■ **Instructions for the task**
Return exactly the lines of the records below, starting at the line that contains "End-users can elect" and ending at the line that contains "If the end-user", with both of those lines kept.

■ **Supplied data**
^^^^^^^^^^^^^^^^
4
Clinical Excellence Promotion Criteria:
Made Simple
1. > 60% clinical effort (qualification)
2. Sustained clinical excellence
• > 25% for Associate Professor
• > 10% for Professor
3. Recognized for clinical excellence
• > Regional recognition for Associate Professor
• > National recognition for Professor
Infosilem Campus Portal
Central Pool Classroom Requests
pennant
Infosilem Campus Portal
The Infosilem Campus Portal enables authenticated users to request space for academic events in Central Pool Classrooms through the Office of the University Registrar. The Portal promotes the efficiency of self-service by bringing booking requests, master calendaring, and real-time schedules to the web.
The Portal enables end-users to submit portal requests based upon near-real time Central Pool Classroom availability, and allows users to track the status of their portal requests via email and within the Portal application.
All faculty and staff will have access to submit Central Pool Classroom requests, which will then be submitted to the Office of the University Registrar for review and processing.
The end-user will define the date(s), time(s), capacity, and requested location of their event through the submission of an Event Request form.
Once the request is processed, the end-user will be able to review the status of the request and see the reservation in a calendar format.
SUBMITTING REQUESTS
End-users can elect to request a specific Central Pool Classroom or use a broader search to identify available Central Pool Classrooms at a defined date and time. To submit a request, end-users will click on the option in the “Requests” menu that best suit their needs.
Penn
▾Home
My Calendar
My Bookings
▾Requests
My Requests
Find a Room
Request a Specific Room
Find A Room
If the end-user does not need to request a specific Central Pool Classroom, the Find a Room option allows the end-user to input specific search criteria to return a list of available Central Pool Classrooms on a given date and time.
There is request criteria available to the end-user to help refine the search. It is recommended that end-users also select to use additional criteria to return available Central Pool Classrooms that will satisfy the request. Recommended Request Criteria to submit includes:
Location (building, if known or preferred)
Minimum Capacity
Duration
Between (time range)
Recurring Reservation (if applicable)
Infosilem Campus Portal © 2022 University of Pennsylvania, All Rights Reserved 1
^^^^^^^^^^^^^^^^
■ **Solution to this exercise**
End-users can elect to request a specific Central Pool Classroom or use a broader search to identify available Central Pool Classrooms at a defined date and time. To submit a request, end-users will click on the option in the “Requests” menu that best suit their needs.
Penn
▾Home
My Calendar
My Bookings
▾Requests
My Requests
Find a Room
Request a Specific Room
Find A Room
If the end-user does not need to request a specific Central Pool Classroom, the Find a Room option allows the end-user to input specific search criteria to return a list of available Central Pool Classrooms on a given date and time.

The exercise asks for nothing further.